▶ **About this exercise**
Please count how many lines in the material below contain the word "papa", and reply with that number only.

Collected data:
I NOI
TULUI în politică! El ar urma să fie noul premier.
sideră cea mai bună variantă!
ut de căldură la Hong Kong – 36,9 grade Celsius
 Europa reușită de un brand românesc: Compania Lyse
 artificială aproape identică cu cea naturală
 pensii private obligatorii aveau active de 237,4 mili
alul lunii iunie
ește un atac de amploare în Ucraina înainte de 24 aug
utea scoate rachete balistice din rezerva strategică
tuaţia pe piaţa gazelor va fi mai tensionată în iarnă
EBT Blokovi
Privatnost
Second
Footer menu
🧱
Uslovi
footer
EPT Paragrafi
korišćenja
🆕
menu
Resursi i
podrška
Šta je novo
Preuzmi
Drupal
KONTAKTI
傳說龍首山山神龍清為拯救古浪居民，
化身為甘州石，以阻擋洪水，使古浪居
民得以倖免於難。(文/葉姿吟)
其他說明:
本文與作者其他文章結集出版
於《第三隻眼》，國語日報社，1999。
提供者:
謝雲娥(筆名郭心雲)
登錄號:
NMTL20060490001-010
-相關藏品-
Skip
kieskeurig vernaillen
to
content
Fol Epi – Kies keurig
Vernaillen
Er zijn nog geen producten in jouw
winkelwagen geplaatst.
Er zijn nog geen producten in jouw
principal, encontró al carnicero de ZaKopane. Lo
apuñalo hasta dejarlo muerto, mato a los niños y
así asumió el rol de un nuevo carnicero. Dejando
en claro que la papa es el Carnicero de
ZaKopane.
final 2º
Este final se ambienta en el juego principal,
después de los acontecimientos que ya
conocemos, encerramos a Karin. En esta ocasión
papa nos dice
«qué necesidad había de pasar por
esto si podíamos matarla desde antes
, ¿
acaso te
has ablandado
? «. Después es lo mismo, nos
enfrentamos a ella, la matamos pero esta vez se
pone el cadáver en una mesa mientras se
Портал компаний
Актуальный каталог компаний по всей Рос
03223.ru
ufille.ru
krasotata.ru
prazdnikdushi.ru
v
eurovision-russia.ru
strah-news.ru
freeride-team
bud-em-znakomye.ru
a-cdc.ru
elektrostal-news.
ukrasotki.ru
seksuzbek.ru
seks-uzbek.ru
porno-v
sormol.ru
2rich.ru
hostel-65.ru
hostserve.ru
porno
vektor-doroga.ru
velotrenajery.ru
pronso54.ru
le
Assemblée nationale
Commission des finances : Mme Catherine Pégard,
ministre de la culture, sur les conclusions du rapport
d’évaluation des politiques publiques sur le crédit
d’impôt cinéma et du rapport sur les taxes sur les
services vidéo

▶ **Problem solution**
2